*SELECTED EXCERPT*.
----
Culture That Made Me: Anna Geary selects eight of her influences through the years
Anna Geary presents Ireland's Fittest Family
Born in 1987, Anna Geary grew up in Milford, Co Cork. She won several All-Ireland camogie medals with Cork before starting a career in broadcasting. At the moment, she presents Ireland’s Fittest Family on RTÉ One, Sundays, 6.30pm.
I grew up in a sports-orientated house. The Sunday Game was one of those shows where everyone in the family – whether you were six or 60 – sat down and watched it together. If the dinner wasn’t out of the way – and the match was coming on – it was put on a tray, gravy boat and all – and you were allowed into the sitting room with the dinner. That theme music, which is stuck in my head from childhood, signified about 60 seconds to get yourself ready.
I remember Ger Loughnane getting so irate on The Sunday Game. His face would get red with rage. He used to fly back in the chair. Now Conor Moore does an excellent impression of him. It made me realise from a young age that to these people who were talking about it, it wasn’t just a game, this was life. They lived and breathed it. They influenced the people of Ireland’s opinions because you’d have people walking around the next day complaining about “puke football” after Pat Spillane’s comment or giving out about the Cork mêlée in the tunnel with the Clare hurlers in 2007. I carried that passion through then when I played sport. It shaped me as a person.
When I think of sports broadcasting I immediately think of Mícheál Ó Muircheartaigh. When I was younger, he was the voice of GAA. What I loved about Mícheál was he was able to paint that picture for people who weren’t at the match. Those famous comments like, “Seán Óg Ó hAilpín: his father's from Fermanagh; his mother’s from Fiji. Neither are hurling strongholds.” He made a real connection with people. He brought them into his world. He built the story up. He gave little titbits of information about players. He had that way about him. It inspired me in my job in sports broadcasting. It’s about trying to get that connection with your audience.
My first sports radio broadcast was back in 2010. I was involved with the Cork senior camogie team from 2003. We were lucky enough to be in the All-Ireland final every year up until 2010 when we lost the semi-final so I got an opportunity to be involved in the commentary side of it for the final on RTÉ Radio 1 with Mícheál Ó Muircheartaigh. I was more nervous about meeting him than I was about being a co-commentator on the match. He was so meticulous. I was enthralled in how he did things. I nearly forgot I was supposed to be watching the match and co-commentating. He was so respectful of me, saying things like, “Don't be afraid now to cut in and make your point.” He was lovely. I was just a young girl yet he made me feel like an equal. It’s such a beautiful quality he has.
Mícheál Ó Muircheartaigh announced his retirement a week afterwards. I remember coming home to my dad and mam on the train, and being smug about the fact I had met one of my heroes. When the announcement came out that Mícheál had retired, my dad joked to me, “Imagine that man has given decades to broadcasting and after an hour with you he decides to call it a day.”
----
*Data records*.

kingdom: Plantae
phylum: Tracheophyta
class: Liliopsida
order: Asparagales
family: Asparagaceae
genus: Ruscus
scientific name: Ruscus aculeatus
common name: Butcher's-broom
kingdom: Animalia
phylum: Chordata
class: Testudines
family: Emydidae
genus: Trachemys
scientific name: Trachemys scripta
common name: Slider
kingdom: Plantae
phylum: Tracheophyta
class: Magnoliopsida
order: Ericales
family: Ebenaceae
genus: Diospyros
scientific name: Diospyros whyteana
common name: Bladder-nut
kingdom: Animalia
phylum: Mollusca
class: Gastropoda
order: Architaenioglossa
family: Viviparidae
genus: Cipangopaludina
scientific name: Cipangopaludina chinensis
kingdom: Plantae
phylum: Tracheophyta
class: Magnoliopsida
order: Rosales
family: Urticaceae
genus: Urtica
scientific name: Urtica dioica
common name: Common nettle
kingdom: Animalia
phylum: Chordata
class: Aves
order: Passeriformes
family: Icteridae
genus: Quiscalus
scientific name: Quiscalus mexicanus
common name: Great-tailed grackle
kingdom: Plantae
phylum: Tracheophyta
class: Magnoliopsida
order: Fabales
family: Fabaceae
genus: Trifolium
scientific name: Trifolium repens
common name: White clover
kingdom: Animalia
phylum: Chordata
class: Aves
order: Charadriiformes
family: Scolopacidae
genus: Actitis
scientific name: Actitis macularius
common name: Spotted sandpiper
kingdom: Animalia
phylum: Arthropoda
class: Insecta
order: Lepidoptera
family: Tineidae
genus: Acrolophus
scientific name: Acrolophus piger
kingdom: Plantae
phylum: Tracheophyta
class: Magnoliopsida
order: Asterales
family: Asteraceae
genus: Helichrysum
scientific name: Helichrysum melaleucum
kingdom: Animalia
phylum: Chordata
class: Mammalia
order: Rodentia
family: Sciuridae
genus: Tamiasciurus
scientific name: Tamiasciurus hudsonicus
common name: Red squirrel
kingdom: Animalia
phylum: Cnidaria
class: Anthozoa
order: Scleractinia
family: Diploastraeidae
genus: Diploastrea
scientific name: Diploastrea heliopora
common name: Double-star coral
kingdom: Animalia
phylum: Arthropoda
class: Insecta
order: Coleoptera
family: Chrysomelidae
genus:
----
*GIVEN TASK 1*. Extract from the interview the passage that opens with the words containing "I grew up in" and closes with "get yourself ready.".
*GIVEN TASK 2*. Lay out the lines of the records as a numbered list, from the line containing "family: Scolopacidae" through the line containing "scientific name: Acrolophus piger", leaving out any blank lines.
The interview and the records are unrelated pieces of material.

*FULL ANSWER 1*.
I grew up in a sports-orientated house. The Sunday Game was one of those shows where everyone in the family – whether you were six or 60 – sat down and watched it together. If the dinner wasn’t out of the way – and the match was coming on – it was put on a tray, gravy boat and all – and you were allowed into the sitting room with the dinner. That theme music, which is stuck in my head from childhood, signified about 60 seconds to get yourself ready.

*FULL ANSWER 2*.
1. family: Scolopacidae
2. genus: Actitis
3. scientific name: Actitis macularius
4. common name: Spotted sandpiper
5. kingdom: Animalia
6. phylum: Arthropoda
7. class: Insecta
8. order: Lepidoptera
9. family: Tineidae
10. genus: Acrolophus
11. scientific name: Acrolophus piger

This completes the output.